• Excerpt provided:
▽
Four Stars

Job Design Best Practices

Hi all,
On 12/12 I'm giving an intro to TOS DI talk at the OCJUG (RSVP here if you can make it). I'd like to offer a few slides on job design best practices and would love some feedback/discussion on this. I searched, but couldn't find much that wasn't what I'd call marketing material. As my audience is mostly Java programmers, I'm looking for specific practices for developers, not guidelines for managers.
Here's what I have so far: tips and gotchas that I've discovered by creating jobs and putting them in production. Please let me know if you agree or disagree, and add what's worked well for you.
If you?re embedding jobs, name them in capitalized camel case, e.g. TalendJob, as the job name becomes the class
name.
Otherwise, you may want to prefix them with a letter/number combo indicating phase (ETL) and order of execution (idea stolen from a previous forum thread).
For transactional behavior with rollback:
o Start the job with DB connection
o Check ?use existing connection? in all relevant components
o Check "Die on error" in all relevant components
o End job with commit component
Whenever appropriate (esp. for inserting data), use the schema from the repository for DB objects.
o Remember that when connecting a component, propagating changes to a DB component will change it to use a built-in schema, which won't get updated when you update the schema in the repository.
On the other hand, remember that for lookup/join (i.e., SELECT) queries you can modify the query to only select the fields you need. Propagating the schema is useful then.
Failure handling subjob:
o It?s an unconnected job (no triggers point to it)
o Use LogCatcher to catch, record component failures.
△
• Stated task 1:
What naming style does the job design best practices post recommend for embedded jobs?

• Records shown:
▽
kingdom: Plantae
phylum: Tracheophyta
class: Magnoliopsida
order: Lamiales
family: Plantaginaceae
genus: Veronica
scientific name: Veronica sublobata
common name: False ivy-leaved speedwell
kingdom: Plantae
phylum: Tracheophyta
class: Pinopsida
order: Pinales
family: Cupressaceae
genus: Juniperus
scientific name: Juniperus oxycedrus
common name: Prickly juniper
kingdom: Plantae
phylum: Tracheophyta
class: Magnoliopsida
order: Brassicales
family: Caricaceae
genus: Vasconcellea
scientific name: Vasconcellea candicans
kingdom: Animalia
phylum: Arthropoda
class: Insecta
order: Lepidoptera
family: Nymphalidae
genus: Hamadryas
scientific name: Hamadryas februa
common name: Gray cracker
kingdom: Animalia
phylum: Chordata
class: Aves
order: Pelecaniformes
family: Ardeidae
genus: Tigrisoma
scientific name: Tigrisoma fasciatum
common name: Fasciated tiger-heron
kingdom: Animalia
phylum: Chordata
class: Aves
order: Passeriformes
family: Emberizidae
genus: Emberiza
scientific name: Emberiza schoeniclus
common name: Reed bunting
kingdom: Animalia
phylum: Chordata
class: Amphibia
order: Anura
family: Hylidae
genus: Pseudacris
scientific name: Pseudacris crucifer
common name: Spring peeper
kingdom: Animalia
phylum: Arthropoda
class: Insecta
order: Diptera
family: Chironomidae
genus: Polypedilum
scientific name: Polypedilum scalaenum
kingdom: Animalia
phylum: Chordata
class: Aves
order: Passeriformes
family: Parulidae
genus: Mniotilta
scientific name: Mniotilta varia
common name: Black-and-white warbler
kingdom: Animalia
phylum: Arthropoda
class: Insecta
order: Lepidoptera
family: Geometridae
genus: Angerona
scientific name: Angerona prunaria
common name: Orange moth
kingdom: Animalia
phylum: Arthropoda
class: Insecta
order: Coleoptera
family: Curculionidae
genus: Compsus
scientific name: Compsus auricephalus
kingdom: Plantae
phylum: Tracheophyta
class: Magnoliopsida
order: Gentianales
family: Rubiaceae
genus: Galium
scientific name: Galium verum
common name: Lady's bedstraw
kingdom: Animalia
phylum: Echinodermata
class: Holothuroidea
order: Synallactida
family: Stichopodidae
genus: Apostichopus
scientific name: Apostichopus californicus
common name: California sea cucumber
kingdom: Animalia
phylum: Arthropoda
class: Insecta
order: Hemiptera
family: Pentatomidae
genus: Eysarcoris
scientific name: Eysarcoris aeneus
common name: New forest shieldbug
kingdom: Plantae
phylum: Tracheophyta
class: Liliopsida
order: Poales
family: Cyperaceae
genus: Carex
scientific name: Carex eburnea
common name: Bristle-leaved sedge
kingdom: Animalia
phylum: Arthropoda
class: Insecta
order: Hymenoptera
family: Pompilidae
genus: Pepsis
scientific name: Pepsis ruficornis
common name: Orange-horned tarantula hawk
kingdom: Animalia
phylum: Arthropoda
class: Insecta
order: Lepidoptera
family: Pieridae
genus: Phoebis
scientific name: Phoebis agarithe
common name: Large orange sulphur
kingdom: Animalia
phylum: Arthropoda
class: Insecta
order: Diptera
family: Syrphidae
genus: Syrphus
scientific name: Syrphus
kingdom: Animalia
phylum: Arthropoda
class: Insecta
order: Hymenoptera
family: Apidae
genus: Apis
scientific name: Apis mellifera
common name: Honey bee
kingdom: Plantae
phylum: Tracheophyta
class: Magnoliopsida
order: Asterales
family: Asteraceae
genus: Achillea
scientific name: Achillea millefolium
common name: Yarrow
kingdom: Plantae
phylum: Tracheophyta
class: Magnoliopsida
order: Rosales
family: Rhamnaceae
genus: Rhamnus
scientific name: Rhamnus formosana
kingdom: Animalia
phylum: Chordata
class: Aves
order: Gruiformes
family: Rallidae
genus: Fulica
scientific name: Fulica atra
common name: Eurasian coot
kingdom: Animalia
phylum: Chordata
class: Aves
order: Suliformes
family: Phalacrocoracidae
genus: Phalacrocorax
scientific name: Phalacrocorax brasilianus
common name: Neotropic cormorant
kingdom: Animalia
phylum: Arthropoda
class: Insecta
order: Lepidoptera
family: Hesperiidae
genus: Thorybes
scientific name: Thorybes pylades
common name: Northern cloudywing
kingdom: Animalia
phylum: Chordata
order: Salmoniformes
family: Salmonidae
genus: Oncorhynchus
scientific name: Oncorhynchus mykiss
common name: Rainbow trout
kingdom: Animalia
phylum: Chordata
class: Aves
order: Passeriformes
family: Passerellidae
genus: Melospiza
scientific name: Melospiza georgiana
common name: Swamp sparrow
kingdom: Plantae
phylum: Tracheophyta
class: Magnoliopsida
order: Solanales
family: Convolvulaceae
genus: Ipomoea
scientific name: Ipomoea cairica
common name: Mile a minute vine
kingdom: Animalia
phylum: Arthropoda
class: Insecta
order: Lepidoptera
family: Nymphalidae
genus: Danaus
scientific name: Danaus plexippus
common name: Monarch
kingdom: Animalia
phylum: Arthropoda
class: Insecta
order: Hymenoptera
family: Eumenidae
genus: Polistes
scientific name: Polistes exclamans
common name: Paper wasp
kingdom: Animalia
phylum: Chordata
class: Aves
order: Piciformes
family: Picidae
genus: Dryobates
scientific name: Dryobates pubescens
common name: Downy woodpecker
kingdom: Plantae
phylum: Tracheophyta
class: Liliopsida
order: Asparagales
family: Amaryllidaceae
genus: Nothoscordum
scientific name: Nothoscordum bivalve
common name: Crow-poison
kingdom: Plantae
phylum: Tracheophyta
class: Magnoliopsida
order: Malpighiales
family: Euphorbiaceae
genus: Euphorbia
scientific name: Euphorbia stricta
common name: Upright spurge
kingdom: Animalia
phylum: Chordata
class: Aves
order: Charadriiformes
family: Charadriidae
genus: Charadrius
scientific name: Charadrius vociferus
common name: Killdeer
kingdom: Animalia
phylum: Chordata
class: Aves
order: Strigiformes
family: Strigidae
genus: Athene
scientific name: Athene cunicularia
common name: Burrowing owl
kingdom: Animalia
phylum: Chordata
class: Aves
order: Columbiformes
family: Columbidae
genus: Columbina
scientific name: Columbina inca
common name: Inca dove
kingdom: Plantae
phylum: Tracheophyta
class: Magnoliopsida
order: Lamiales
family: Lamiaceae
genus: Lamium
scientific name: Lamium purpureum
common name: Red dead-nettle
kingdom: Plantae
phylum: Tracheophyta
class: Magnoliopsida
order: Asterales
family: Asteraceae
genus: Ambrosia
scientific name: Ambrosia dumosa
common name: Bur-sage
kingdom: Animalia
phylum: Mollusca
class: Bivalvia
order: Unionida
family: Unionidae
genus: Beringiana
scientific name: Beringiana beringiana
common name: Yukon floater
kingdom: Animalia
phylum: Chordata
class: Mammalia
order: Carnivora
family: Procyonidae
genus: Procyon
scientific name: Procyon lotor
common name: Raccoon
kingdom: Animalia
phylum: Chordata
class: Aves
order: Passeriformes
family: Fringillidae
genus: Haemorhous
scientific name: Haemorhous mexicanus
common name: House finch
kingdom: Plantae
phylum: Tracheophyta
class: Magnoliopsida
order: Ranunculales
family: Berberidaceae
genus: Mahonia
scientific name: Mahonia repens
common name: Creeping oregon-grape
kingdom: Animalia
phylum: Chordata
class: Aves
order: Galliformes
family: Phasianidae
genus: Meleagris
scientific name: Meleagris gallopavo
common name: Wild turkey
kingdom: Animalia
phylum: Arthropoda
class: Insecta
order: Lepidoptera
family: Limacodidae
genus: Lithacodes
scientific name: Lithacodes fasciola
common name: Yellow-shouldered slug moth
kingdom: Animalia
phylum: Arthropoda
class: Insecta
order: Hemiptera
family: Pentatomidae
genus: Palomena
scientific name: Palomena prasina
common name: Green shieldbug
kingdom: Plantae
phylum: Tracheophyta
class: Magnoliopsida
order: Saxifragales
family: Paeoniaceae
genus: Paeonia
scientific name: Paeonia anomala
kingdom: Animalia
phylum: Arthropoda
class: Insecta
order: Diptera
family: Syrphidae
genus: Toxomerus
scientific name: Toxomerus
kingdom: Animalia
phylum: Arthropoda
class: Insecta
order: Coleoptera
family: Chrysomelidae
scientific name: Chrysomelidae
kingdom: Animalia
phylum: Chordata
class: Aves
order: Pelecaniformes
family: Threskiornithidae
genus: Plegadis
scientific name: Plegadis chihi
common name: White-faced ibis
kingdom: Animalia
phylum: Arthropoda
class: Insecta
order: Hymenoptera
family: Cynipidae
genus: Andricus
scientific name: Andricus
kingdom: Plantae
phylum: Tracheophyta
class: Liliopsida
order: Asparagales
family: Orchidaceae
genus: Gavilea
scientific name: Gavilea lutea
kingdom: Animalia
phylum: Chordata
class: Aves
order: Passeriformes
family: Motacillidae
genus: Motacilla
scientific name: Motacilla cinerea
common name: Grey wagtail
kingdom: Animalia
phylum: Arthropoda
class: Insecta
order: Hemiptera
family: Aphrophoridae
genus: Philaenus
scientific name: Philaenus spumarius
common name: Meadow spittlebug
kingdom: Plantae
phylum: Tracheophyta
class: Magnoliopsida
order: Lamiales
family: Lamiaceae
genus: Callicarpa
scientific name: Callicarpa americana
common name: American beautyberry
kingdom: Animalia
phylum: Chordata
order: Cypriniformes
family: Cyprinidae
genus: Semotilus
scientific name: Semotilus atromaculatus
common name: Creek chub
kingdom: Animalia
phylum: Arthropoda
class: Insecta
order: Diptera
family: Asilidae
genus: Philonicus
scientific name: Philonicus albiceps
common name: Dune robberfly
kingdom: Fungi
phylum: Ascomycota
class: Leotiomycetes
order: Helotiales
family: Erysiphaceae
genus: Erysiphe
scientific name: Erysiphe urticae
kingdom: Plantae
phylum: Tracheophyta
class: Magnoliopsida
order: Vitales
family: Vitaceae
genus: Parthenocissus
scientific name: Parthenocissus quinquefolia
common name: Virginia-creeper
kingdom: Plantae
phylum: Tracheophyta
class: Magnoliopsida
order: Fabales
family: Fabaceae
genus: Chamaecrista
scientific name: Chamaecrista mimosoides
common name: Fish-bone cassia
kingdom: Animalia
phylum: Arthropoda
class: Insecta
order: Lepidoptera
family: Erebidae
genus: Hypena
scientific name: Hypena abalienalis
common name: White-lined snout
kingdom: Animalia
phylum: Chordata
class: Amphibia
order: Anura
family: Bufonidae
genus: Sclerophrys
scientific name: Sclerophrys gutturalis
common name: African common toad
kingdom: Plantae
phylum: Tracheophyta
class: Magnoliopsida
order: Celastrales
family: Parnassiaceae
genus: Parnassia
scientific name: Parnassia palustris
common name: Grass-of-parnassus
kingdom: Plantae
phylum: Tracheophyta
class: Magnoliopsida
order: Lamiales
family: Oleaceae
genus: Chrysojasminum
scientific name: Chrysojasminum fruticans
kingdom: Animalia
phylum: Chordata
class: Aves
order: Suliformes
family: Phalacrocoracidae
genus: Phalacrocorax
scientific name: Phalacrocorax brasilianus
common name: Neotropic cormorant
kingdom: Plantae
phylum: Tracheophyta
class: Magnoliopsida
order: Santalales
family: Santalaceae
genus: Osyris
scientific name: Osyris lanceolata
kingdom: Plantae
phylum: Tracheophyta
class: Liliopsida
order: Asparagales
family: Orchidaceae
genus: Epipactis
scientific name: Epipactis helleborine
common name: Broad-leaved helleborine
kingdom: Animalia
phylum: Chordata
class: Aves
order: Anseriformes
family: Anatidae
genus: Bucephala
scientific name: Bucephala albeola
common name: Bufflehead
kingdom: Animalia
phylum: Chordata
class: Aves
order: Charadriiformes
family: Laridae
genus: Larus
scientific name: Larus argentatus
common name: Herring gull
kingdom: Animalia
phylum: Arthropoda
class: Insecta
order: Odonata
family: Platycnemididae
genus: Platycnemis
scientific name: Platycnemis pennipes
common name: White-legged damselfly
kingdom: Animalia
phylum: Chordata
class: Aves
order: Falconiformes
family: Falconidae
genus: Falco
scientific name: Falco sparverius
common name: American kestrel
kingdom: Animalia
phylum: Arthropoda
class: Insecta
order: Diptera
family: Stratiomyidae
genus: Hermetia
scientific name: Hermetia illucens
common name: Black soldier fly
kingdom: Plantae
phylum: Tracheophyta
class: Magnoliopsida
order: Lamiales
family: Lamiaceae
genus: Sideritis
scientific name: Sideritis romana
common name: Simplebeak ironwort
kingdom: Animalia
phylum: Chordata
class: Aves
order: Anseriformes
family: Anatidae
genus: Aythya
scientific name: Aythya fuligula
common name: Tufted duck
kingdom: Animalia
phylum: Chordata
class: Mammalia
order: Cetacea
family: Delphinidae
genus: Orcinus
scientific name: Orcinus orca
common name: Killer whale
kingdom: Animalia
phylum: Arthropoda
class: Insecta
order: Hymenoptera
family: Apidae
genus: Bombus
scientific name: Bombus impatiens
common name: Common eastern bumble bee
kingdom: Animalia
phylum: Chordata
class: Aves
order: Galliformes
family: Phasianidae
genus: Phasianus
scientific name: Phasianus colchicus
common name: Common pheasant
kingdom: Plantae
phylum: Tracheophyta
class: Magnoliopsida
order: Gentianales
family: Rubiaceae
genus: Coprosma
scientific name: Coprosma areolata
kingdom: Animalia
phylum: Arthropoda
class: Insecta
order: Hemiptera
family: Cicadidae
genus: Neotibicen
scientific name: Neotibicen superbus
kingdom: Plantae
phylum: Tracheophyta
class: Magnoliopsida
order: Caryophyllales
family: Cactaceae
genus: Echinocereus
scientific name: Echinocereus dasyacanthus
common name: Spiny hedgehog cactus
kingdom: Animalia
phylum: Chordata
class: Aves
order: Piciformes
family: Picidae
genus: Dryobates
△
• Stated task 2:
In the records, from the line with "scientific name: Danaus plexippus" to the line with "genus: Haemorhous", replace "common name" with "vernacular name" and return only those lines.

• Complete answer 1:
Capitalized camel case, such as TalendJob.

• Complete answer 2:
scientific name: Danaus plexippus
vernacular name: Monarch
kingdom: Animalia
phylum: Arthropoda
class: Insecta
order: Hymenoptera
family: Eumenidae
genus: Polistes
scientific name: Polistes exclamans
vernacular name: Paper wasp
kingdom: Animalia
phylum: Chordata
class: Aves
order: Piciformes
family: Picidae
genus: Dryobates
scientific name: Dryobates pubescens
vernacular name: Downy woodpecker
kingdom: Plantae
phylum: Tracheophyta
class: Liliopsida
order: Asparagales
family: Amaryllidaceae
genus: Nothoscordum
scientific name: Nothoscordum bivalve
vernacular name: Crow-poison
kingdom: Plantae
phylum: Tracheophyta
class: Magnoliopsida
order: Malpighiales
family: Euphorbiaceae
genus: Euphorbia
scientific name: Euphorbia stricta
vernacular name: Upright spurge
kingdom: Animalia
phylum: Chordata
class: Aves
order: Charadriiformes
family: Charadriidae
genus: Charadrius
scientific name: Charadrius vociferus
vernacular name: Killdeer
kingdom: Animalia
phylum: Chordata
class: Aves
order: Strigiformes
family: Strigidae
genus: Athene
scientific name: Athene cunicularia
vernacular name: Burrowing owl
kingdom: Animalia
phylum: Chordata
class: Aves
order: Columbiformes
family: Columbidae
genus: Columbina
scientific name: Columbina inca
vernacular name: Inca dove
kingdom: Plantae
phylum: Tracheophyta
class: Magnoliopsida
order: Lamiales
family: Lamiaceae
genus: Lamium
scientific name: Lamium purpureum
vernacular name: Red dead-nettle
kingdom: Plantae
phylum: Tracheophyta
class: Magnoliopsida
order: Asterales
family: Asteraceae
genus: Ambrosia
scientific name: Ambrosia dumosa
vernacular name: Bur-sage
kingdom: Animalia
phylum: Mollusca
class: Bivalvia
order: Unionida
family: Unionidae
genus: Beringiana
scientific name: Beringiana beringiana
vernacular name: Yukon floater
kingdom: Animalia
phylum: Chordata
class: Mammalia
order: Carnivora
family: Procyonidae
genus: Procyon
scientific name: Procyon lotor
vernacular name: Raccoon
kingdom: Animalia
phylum: Chordata
class: Aves
order: Passeriformes
family: Fringillidae
genus: Haemorhous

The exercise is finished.